SELECTED TEXT >>
—————

# Sock knitting machine where to buy?



## kalebsgrandma (Apr 3, 2012)

Would like to buy a good sock knitting machine. Does anyone know about this? Thanks!


----------



## AmyKnits (Aug 20, 2011)

I've never heard of a sock knitting machine... A sock knitting loom, yes....


----------



## Buttons (Feb 11, 2011)

This will be interesting to find out. I didn't know they had one. Hmmmm


----------



## bostonbean2 (Mar 3, 2014)

I don't know if this is what you are looking for. Saw this last year and thought about buying it but had second thoughts. I may have another look.

http://www.skacelknitting.com/addi-Express/


----------



## Buttons (Feb 11, 2011)

I wonder how much it costs for the king size? Well, I sure did find the prices. The King Size Addie Express if $211.95 with free shipping through Amazon.com. On Ebay the Addie Express King Size is $200 and up. You would have to google Addie Express Knitting Machines or Addie Express King Size Knitting Machine. There are so many different places you can order them and different prices. Especially on Ebay.

—————

STUDY MATERIAL >>
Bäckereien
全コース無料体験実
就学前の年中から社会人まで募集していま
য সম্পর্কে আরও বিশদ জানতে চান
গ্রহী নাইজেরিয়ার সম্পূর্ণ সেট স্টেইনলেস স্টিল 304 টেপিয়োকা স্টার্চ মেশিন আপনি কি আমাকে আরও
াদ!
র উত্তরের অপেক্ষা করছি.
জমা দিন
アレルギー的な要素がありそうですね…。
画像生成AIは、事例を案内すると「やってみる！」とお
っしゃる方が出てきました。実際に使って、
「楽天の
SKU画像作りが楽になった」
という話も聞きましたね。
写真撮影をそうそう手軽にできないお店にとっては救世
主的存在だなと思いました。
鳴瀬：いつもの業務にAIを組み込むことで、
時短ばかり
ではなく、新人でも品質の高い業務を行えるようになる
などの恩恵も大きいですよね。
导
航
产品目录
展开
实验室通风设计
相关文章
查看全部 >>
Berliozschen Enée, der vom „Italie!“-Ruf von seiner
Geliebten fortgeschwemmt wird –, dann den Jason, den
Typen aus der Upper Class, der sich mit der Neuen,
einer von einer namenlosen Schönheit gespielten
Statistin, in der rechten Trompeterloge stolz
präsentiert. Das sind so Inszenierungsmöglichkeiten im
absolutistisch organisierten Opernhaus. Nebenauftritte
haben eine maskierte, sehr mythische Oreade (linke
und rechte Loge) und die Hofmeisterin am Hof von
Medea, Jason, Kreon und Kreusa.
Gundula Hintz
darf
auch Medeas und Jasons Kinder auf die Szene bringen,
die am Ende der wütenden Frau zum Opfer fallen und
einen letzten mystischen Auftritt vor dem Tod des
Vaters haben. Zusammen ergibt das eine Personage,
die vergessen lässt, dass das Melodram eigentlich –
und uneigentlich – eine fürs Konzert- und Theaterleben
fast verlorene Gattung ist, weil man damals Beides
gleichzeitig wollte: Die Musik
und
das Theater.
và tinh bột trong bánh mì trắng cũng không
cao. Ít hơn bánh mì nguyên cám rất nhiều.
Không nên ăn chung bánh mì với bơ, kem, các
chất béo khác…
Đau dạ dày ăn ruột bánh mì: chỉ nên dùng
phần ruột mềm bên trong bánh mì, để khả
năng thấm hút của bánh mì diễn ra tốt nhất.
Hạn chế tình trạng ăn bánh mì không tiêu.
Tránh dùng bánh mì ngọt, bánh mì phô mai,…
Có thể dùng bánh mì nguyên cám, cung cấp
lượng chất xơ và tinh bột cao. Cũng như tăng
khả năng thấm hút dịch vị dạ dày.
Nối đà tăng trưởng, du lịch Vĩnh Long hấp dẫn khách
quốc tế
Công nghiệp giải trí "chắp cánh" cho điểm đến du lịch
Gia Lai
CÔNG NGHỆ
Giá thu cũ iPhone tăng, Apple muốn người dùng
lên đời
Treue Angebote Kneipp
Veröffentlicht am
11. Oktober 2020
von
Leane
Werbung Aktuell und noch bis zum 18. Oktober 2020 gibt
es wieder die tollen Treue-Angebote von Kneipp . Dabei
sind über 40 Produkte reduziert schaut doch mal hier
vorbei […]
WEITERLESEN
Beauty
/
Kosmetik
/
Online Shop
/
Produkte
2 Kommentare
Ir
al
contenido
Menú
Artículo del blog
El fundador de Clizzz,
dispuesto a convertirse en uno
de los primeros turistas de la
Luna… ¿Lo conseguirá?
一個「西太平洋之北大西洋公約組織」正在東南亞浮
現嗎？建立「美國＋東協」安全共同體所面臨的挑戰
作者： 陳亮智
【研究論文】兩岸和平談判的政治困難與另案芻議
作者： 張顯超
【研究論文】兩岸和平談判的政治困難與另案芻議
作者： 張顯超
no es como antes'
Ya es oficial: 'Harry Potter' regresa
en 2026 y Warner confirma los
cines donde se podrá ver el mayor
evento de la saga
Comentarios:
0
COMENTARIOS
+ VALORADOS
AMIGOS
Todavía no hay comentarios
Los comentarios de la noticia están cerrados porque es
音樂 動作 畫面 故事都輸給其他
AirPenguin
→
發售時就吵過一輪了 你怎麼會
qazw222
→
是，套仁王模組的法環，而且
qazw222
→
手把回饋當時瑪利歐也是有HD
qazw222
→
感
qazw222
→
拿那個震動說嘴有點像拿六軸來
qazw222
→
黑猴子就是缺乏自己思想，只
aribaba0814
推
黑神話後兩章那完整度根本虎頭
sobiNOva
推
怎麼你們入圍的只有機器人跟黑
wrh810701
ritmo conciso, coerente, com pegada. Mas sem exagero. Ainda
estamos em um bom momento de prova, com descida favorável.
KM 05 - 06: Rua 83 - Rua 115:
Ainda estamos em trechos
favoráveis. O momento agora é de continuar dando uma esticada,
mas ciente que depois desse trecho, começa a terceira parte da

—————

WHAT IS BEING ASKED >>
Copy the part of the forum thread starting with "## kalebsgrandma (Apr" and going on through "(Aug 20, 2011)", but put "reliable" in place of "good".

RESPONSE AREA >>
## kalebsgrandma (Apr 3, 2012)

Would like to buy a reliable sock knitting machine. Does anyone know about this? Thanks!


----------



## AmyKnits (Aug 20, 2011)